Dr Midlife, can you please go a little more into this for me. I know it probably looks awesome on your app but it seems like a pretty drastic step that a lot of us are not in the position to take. You always give good advice here so I'd really liek to hear why you put this as #1 in your reply. Thanks.
Golly, thanks. There are RPCVs (returning Peace Corps volunteers) on these boards who can tell you what it's actually like. My perspective is from wishing I'd done the PC when I was younger, because now I'm 41 and it's really either/or for me, PC vs. med school.
Yes, the Peace Corps is a drastic step and no, not everybody is in a position to do it. If you have kids, debt, family obligations etc. you can't pull up and leave for 27 months. But if you could...
I see two buckets of goodness about doing a PC gig. One is the "what it does to you" bucket and the other is the "what it says about you" bucket.
In the "what it does to you" bucket the PC shares a lot of goodness with other orgs like Unite for Sight, Habitat for Humanity, Doctors without Borders, Red Cross, and plenty more that work in and out of the US, including the military. Effectively when you sign up with any of these, you are putting aside your comforts to be of service. You might learn another language really well. You might be in the right place at the right time to be really useful (like Katrina or Banda Ace). These orgs aren't trying to entertain you or impress your parents. What's amazing to me about the PC, among all these orgs, is that it gets you out of the US for multiple years, it puts you to work for people who have less than you probably do, it subjugates you to an organization that isn't perfect but has high humanitarian aims (like any US hospital), it gives you responsibility without requiring you to show up with an MD/RN/MPH, and it doesn't require you to shoot anybody. I see this as unique.
If you're 21, grew up in a suburban mall, can't live without your iPod, and you don't know what people mean when they say you're immature, the Peace Corps would change you, big time. If you're 30, have been around the block a few times, have reason to be cynical about the US corporate working life, and you're not sure anything's worth doing, the PC would take a decent shot at changing you. Personally I wanted to go because I was becoming my own worst nightmare: a highly paid creator of crap that people don't need but they buy anyway. I wanted a hard, sustained jerk out of that life. (I've settled for a soft, slow jerk, I guess.)

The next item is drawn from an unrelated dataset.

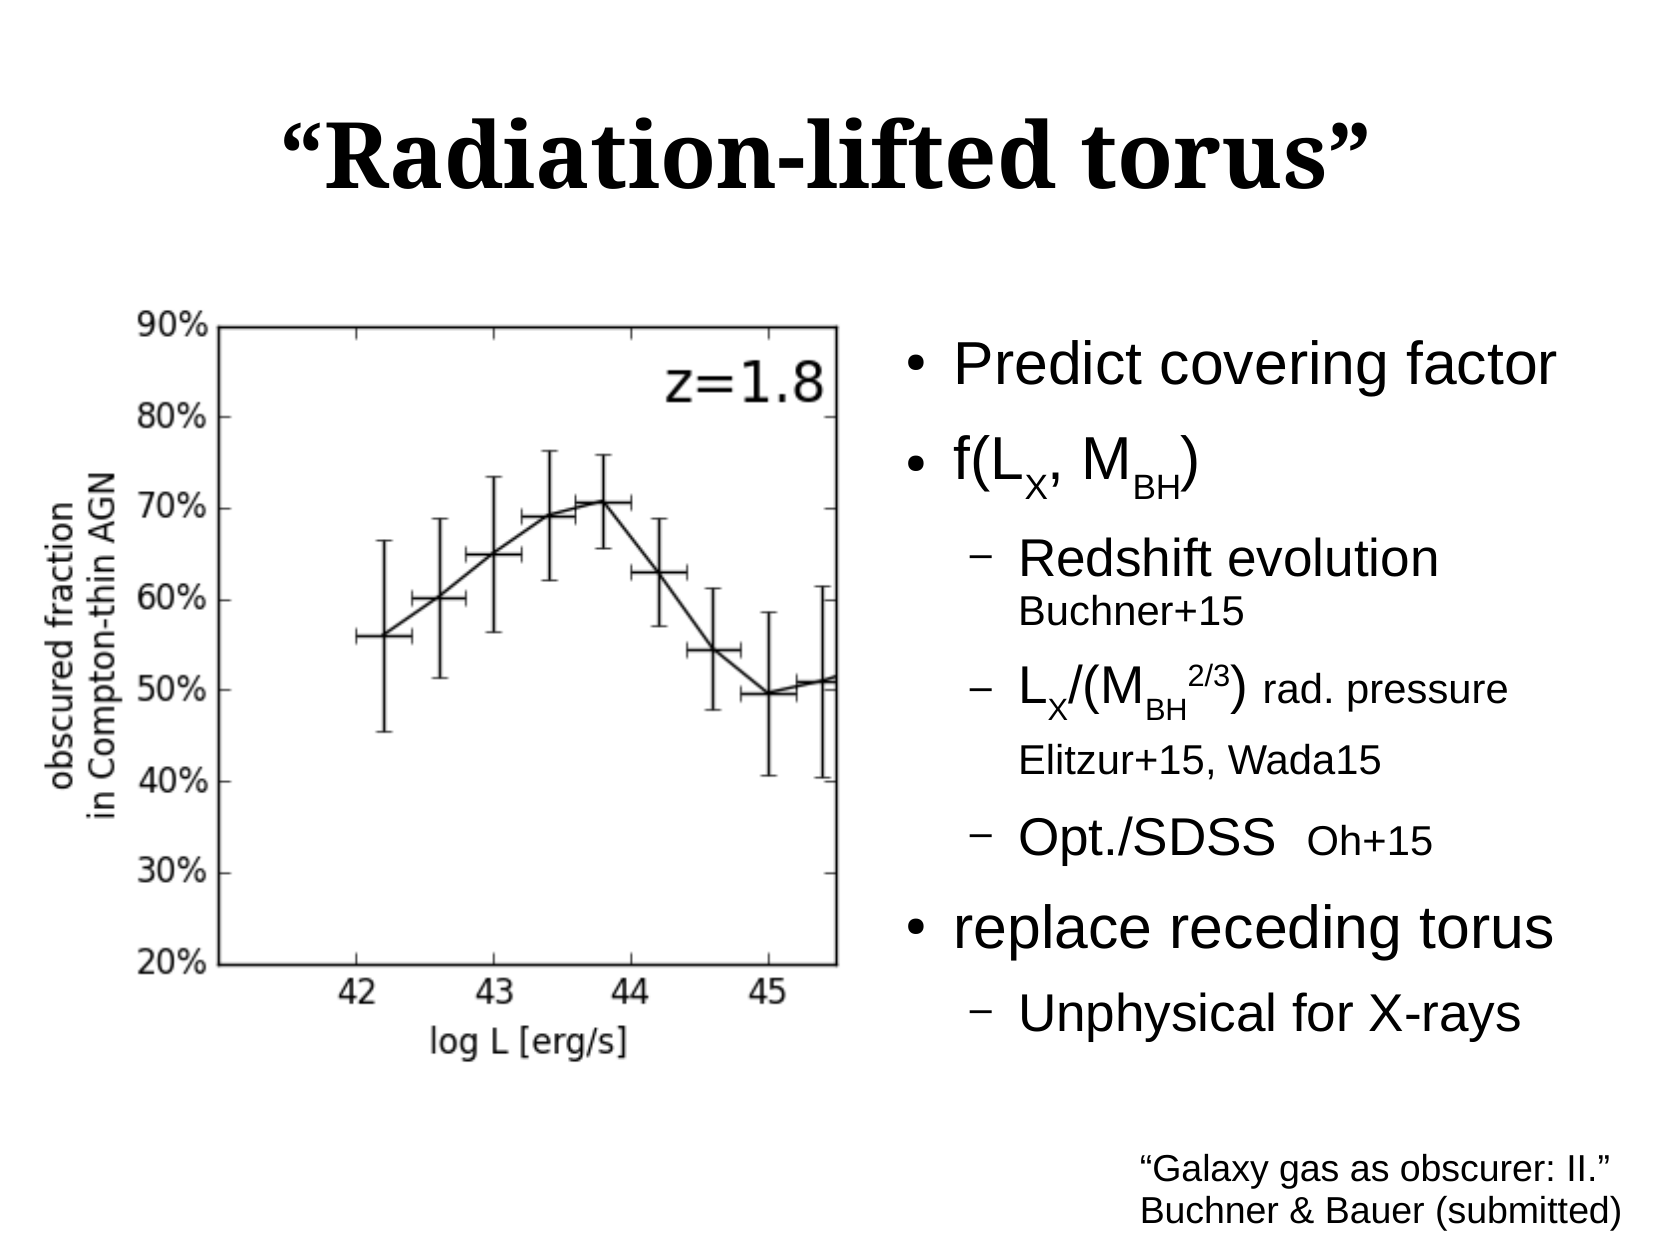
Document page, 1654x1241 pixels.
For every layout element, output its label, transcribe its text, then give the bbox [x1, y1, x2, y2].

OK, so in the "what it says about you" bucket, if you complete a PC gig, that speaks volumes to a future employer or med school admissions committee. It says that you stayed overseas in a country where you don't have all the comforts of home, and maybe there's really bad air pollution, crime, disease, etc. and you didn't come running home. You had a job that wasn't necessarily exciting or even interesting and you did it anyway. You've seen what another part of the world is like and you probably have an adult appreciation of what the US has and doesn't have. You may have been isolated in a village, dependent on your nascent language skills, and survived. You did all this, and you STILL want to be a doctor, as opposed to running for a high-paying job. Compare this to the Halo3 candidate, the wine cellar candidate, the $50,000 wedding candidate, etc. (OK, yeah, you can be a Halo3 wine cellar $50,000 wedding RPCV candidate, sure.)
In summary, if you're trying to get into medical school, some part of you wants to help people, and you're one of 40,000 candidates trying to stand out. Lots of people get into medical school and end up helping people, without doing the Peace Corps. Add a PC gig to the mix, and I think it gives you (a) a better grasp on whether you even want a life of service in the first place; (b) the ultimate EC; and (c) a bona fide humanitarian experience to launch you through med school and your career.
I'll invite Jolie South to comment. She did a PC gig in Cameroon and is applying this year.